If you own an iPhone 3G, you're probably aware that last week Apple announced the release of the phone's version 3.0 software, due out this summer.

Apple claims that over 100 new features will come in the upgrade: copy and paste, stereo Bluetooth, multimedia messaging, turn-by-turn GPS directions, peer-to-peer networking and a number of less-exciting tricks.

Being an iPhone owner since day one, I suppose I should be excited.

But instead I say, "Big, uh, hairy deal."

Here we are, two years since the iPhone came out, and Apple is just getting around to providing features thousands of iPhone users have had for quite a while.

We're talking about iPhone owners daring enough to "jailbreak" their phones. Today, these folks have access to software that enables video recording, customization of the iPhone's graphical look, video conferencing and tethering of iPhones to a computer and using AT&T's 3G service as a broadband internet connection.

First, a quick distinction: I would never "unlock" my iPhone (using the phone on a carrier than AT&T). Since I signed a contract with AT&T, to do otherwise would violate that agreement.

However, jailbreaking - using software to allow access to iPhone apps not available through the iTunes App Store - is a different story.

I know Apple says jailbreaking is illegal, but I disagree, since I own the phone and I'm not reverse-engineering Apple's own software. Hundreds of thousands of other iPhone owners agree. The iPhone is a computer and downloading software onto computers is hardly a revolutionary act.

This weekend I got my hands on a jailbreaked iPhone (with version 2.2.1 software). As I tested some of the jailbreak features, I wondered why Apple was being so unreasonable and why anyone would own any smartphone other than an iPhone.

Cycorder allowed me to record videos of Chip the Gadget Dog.
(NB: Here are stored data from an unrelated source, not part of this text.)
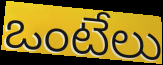
ఒంటేలుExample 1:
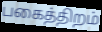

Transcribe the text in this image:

பகைத்திறம்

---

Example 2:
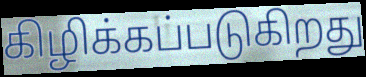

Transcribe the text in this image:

கிழிக்கப்படுகிறது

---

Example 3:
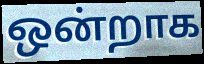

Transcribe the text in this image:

ஒன்றாக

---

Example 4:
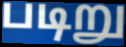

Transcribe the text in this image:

படிறு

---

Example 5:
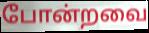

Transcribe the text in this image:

போன்றவை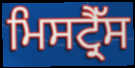
ਮਿਸਟ੍ਰੈੱਸ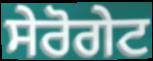
ਸੇਰੋਗੇਟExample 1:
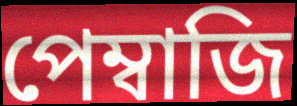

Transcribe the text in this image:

পেম্বাজি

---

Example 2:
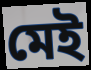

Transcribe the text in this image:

মেই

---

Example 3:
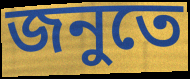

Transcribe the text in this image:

জনুতে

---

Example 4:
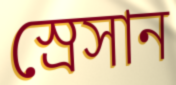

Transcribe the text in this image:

স্রেসান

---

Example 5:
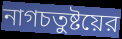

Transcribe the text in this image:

নাগচতুষ্টয়ের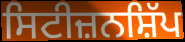
ਸਿਟੀਜ਼ਨਸ਼ਿੱਪ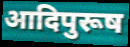
आदिपुरूषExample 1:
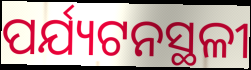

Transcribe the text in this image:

ପର୍ଯ୍ୟଟନସ୍ଥଳୀ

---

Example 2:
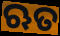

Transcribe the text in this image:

ଋତ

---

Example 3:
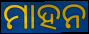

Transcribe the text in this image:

ମାହନ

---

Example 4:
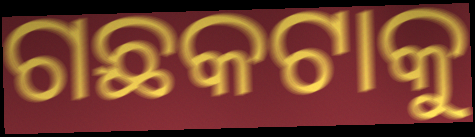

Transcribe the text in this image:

ଗଛକଟାକୁ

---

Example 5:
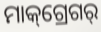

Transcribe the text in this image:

ମାକ୍‌ଗ୍ରେଗର୍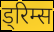
ड्रिम्स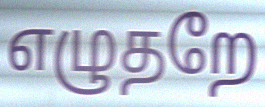
எழுதறேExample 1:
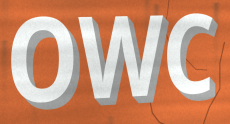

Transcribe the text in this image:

OWC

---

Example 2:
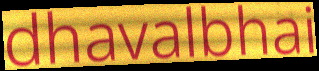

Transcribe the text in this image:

dhavalbhai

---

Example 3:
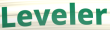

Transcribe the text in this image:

Leveler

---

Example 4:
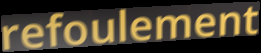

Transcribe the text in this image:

refoulement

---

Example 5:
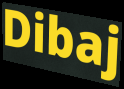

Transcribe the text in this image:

Dibaj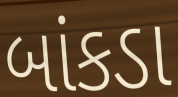
બાંકડા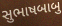
સુભાષબાબુ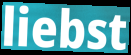
liebst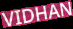
VIDHAN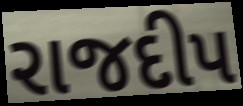
રાજદીપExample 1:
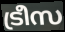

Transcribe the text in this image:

ട്രീസ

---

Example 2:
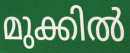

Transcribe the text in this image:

മുക്കിൽ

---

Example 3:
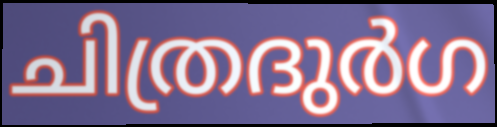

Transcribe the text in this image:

ചിത്രദുർഗ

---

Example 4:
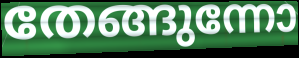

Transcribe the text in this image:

തേങ്ങുന്നോ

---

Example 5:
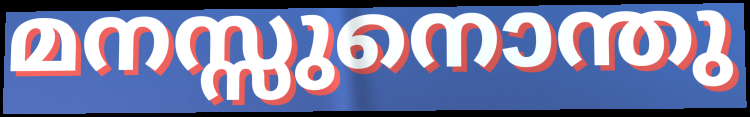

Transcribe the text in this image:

മനസ്സുനൊന്തുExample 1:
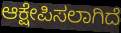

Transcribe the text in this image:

ಆಕ್ಷೇಪಿಸಲಾಗಿದೆ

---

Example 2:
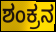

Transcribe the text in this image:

ಶಂಕ್ರನ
BossPrefs is a settings page that allowed me to toggle seven phone features rather than having to find those controls on seven separate screens.
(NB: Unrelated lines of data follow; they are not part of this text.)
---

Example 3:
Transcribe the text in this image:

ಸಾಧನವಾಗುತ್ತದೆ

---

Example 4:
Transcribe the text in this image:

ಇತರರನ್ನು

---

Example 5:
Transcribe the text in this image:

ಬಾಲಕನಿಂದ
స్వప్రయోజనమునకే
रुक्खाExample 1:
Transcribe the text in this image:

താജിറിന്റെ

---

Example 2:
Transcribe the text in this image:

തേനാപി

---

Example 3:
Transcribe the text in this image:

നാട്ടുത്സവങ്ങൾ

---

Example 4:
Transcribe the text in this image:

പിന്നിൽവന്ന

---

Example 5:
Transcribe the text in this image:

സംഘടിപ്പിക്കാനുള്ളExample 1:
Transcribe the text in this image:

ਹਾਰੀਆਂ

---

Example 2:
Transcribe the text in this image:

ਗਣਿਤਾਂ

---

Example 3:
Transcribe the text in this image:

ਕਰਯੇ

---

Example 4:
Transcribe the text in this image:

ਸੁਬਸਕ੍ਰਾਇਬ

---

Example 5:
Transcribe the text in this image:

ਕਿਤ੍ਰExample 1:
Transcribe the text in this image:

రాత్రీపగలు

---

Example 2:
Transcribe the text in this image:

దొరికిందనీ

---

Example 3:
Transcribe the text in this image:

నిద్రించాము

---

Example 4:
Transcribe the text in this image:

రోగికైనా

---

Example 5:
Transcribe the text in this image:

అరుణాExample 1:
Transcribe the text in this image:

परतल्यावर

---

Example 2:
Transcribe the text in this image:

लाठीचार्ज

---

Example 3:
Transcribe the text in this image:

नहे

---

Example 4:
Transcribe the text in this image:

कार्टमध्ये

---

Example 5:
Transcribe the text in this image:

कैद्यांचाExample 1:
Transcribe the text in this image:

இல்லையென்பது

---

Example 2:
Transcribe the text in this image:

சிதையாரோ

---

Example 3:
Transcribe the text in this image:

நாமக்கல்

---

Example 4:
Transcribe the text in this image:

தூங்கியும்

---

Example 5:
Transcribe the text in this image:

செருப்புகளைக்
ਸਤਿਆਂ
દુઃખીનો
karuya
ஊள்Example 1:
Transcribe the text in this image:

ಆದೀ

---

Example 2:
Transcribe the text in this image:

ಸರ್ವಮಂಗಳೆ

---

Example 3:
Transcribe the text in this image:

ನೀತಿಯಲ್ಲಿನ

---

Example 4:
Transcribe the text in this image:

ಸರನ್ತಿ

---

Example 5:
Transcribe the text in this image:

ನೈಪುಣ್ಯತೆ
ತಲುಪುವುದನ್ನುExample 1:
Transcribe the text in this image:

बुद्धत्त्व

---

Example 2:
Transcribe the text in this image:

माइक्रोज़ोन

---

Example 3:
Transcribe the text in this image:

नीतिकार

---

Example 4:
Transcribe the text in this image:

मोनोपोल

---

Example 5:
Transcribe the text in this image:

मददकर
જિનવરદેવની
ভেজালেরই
TuneWiki turned the iPhone into a karaoke machine.

Search gave me a single place to search for all contents on the phone.

hClipboard provided cut-and-paste features.

PdaNet allowed me and Chip to rest under a tree at a nearby park as the iPhone's 3G service provided Internet access to my laptop.

By the way, the jailbreak and all these apps are free of charge.

If you're interested in knowing more about jailbreaking (not that I'm suggesting you do it to your own phone), check out the complete iPhone 3.0 coverage on Gizmodo.com. Their website tells you how simple a jailbreak is to accomplish.

I agree the process isn't rocket science. However, as watching porn online has shown all of us, things are not always as easy as they seem on the web.